### Task objective
Leaving out every picture, copy the lines of the material below exactly, from the line containing "De beste hulpmiddelen voor deeg" through the line containing "Motion, Classe A".
* * * *
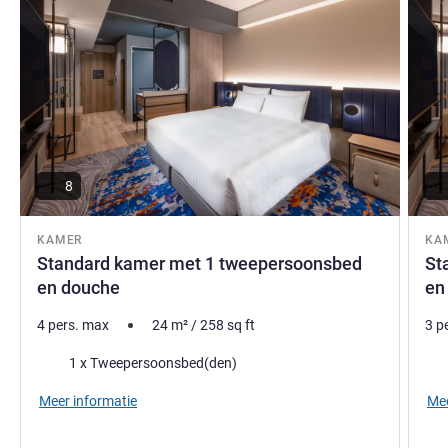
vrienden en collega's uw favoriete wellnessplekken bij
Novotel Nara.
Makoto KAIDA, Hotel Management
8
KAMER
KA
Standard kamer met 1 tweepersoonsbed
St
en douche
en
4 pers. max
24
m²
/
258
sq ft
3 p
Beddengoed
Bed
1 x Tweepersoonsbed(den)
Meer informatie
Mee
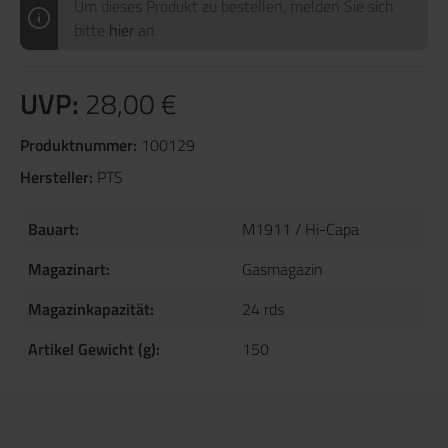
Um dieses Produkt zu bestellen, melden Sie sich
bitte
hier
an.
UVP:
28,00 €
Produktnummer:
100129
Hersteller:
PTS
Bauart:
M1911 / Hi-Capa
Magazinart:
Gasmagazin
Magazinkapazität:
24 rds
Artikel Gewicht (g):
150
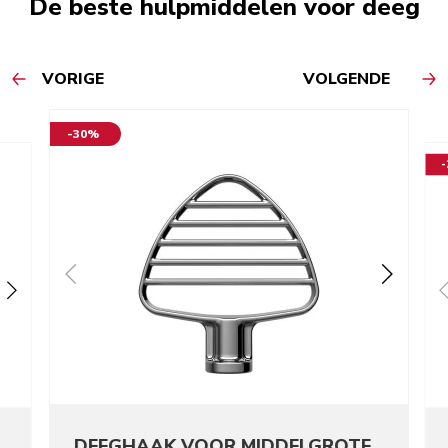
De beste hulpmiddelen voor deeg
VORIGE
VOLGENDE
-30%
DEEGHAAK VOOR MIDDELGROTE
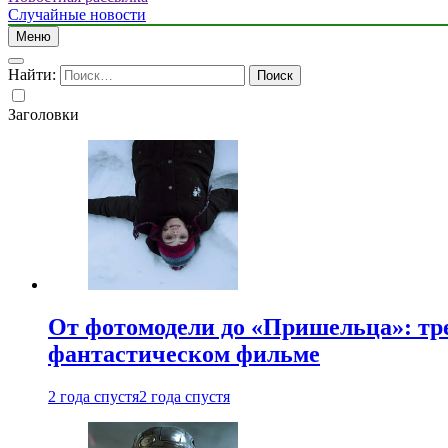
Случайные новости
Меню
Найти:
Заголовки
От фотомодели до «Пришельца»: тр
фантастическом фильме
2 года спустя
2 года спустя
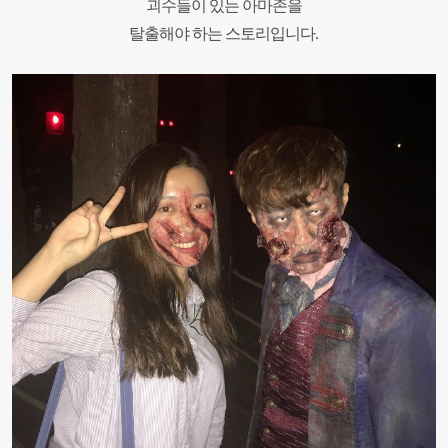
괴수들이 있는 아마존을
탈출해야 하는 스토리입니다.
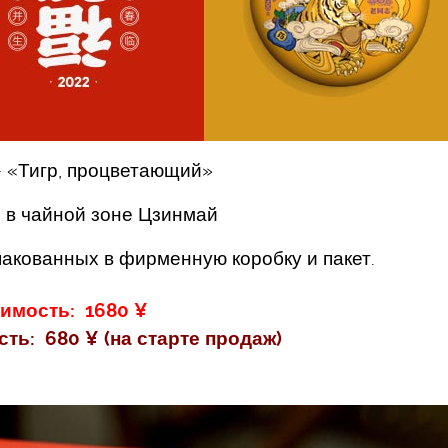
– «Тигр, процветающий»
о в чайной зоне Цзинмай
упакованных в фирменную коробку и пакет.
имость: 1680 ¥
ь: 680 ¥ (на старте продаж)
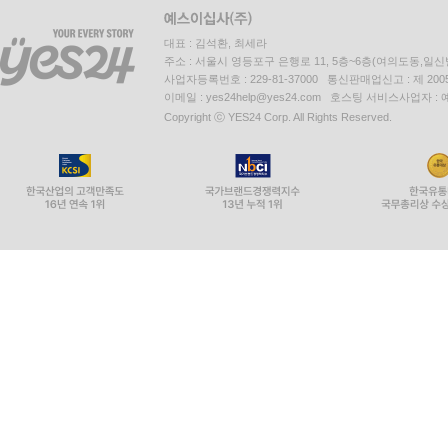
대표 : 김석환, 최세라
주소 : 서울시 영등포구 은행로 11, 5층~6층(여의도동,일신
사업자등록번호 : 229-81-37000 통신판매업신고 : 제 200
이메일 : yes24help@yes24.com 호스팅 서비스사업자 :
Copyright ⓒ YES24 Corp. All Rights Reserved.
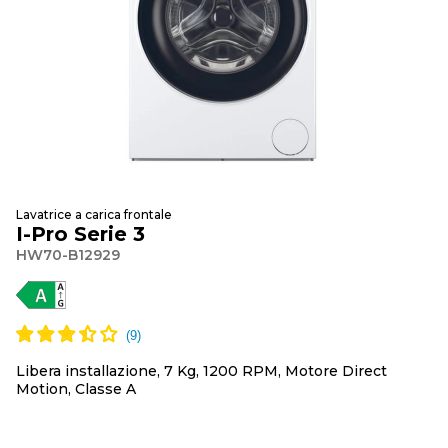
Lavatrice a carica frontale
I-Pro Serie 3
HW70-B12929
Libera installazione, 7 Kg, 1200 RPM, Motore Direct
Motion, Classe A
* * * *
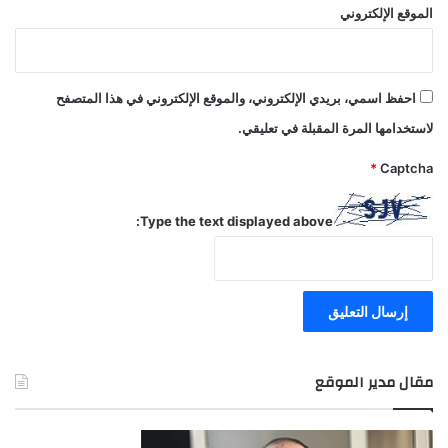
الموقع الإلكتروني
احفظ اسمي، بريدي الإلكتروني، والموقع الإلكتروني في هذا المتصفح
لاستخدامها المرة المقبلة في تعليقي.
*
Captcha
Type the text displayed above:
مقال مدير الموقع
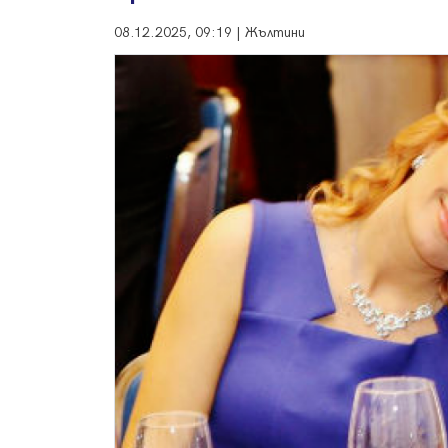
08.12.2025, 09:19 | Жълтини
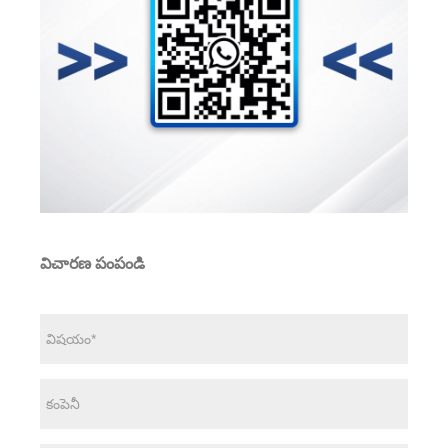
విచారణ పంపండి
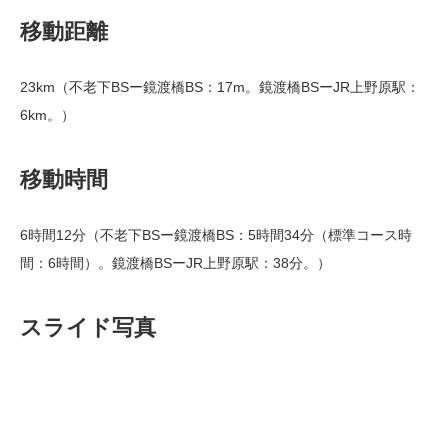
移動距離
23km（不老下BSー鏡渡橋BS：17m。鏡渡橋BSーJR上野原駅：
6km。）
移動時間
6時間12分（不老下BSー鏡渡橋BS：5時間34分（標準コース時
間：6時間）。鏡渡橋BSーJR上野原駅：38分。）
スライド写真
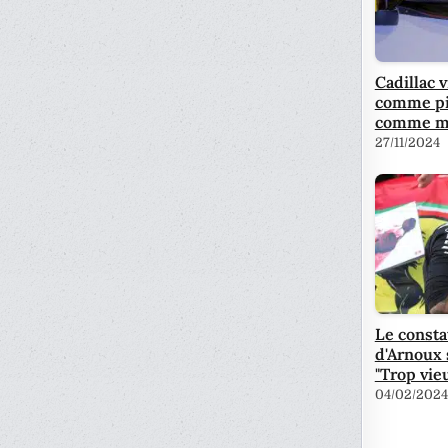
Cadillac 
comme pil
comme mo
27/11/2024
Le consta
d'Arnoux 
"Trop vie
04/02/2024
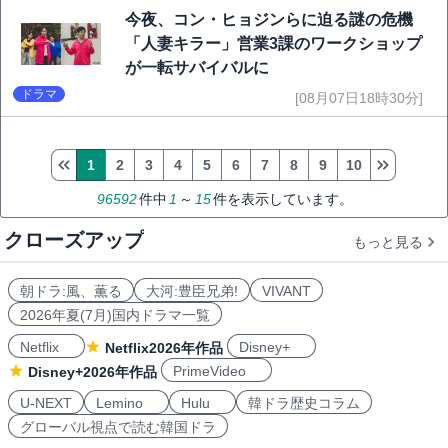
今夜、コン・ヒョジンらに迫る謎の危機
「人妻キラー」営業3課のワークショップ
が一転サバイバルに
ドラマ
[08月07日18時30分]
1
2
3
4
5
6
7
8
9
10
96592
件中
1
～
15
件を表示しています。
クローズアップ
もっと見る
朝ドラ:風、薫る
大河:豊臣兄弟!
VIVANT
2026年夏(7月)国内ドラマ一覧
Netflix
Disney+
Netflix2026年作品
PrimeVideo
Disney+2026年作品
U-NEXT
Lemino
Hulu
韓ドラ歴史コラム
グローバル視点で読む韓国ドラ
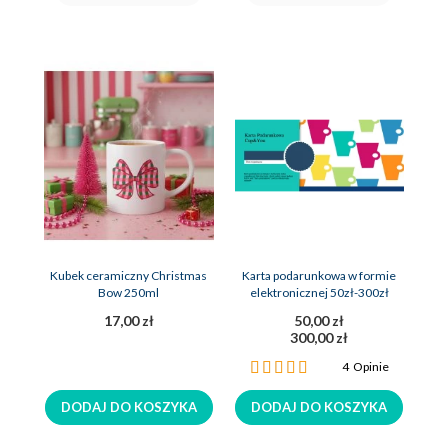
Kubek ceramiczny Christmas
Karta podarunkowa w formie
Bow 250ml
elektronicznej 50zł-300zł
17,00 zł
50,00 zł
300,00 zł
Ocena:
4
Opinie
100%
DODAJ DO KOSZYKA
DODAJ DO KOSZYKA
* * * *
### Finished exercise
De beste hulpmiddelen voor deeg
VORIGE
VOLGENDE
-30%
DEEGHAAK VOOR MIDDELGROTE
Случайные новости
Меню
Найти:
Заголовки
От фотомодели до «Пришельца»: тр
фантастическом фильме
2 года спустя
2 года спустя
괴수들이 있는 아마존을
탈출해야 하는 스토리입니다.
– «Тигр, процветающий»
о в чайной зоне Цзинмай
упакованных в фирменную коробку и пакет.
имость: 1680 ¥
ь: 680 ¥ (на старте продаж)
대표 : 김석환, 최세라
주소 : 서울시 영등포구 은행로 11, 5층~6층(여의도동,일신
사업자등록번호 : 229-81-37000 통신판매업신고 : 제 200
이메일 : yes24help@yes24.com 호스팅 서비스사업자 :
Copyright ⓒ YES24 Corp. All Rights Reserved.
Lavatrice a carica frontale
I-Pro Serie 3
HW70-B12929
Libera installazione, 7 Kg, 1200 RPM, Motore Direct
Motion, Classe A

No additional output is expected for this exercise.